- What is needed -
Among the lines below, return each one that contains the word "pipe".

- Data under study -
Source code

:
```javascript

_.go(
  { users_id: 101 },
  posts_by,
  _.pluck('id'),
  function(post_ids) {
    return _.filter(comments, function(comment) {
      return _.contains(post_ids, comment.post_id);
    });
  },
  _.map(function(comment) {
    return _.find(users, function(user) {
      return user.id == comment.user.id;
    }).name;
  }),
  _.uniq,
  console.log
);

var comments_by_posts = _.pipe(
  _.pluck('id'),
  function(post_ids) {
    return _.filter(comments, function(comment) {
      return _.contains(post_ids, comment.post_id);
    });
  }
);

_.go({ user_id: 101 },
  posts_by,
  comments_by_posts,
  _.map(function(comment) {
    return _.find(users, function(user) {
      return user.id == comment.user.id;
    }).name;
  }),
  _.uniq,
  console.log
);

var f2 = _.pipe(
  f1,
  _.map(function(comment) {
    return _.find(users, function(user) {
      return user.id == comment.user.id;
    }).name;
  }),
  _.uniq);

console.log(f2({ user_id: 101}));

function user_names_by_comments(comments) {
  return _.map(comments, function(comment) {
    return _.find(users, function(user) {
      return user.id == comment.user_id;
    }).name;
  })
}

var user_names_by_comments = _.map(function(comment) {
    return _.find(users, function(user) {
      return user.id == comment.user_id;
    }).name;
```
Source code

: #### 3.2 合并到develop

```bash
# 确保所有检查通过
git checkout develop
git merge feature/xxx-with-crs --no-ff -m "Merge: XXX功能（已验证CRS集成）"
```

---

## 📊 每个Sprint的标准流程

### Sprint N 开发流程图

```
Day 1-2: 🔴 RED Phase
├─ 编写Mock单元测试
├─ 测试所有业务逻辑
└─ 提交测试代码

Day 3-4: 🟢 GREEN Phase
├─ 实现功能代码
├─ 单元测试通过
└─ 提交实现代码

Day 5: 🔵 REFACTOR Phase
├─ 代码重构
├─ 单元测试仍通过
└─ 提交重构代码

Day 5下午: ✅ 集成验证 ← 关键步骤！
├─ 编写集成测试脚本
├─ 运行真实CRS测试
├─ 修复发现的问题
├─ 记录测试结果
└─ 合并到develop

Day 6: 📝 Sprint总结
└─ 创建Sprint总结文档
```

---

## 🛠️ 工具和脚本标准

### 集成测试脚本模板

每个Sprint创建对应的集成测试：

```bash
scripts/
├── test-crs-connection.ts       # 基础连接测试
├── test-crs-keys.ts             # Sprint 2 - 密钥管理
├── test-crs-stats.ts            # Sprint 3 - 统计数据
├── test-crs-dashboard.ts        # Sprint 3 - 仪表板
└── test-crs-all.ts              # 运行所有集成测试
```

- Final answer -
var comments_by_posts = _.pipe(
var f2 = _.pipe(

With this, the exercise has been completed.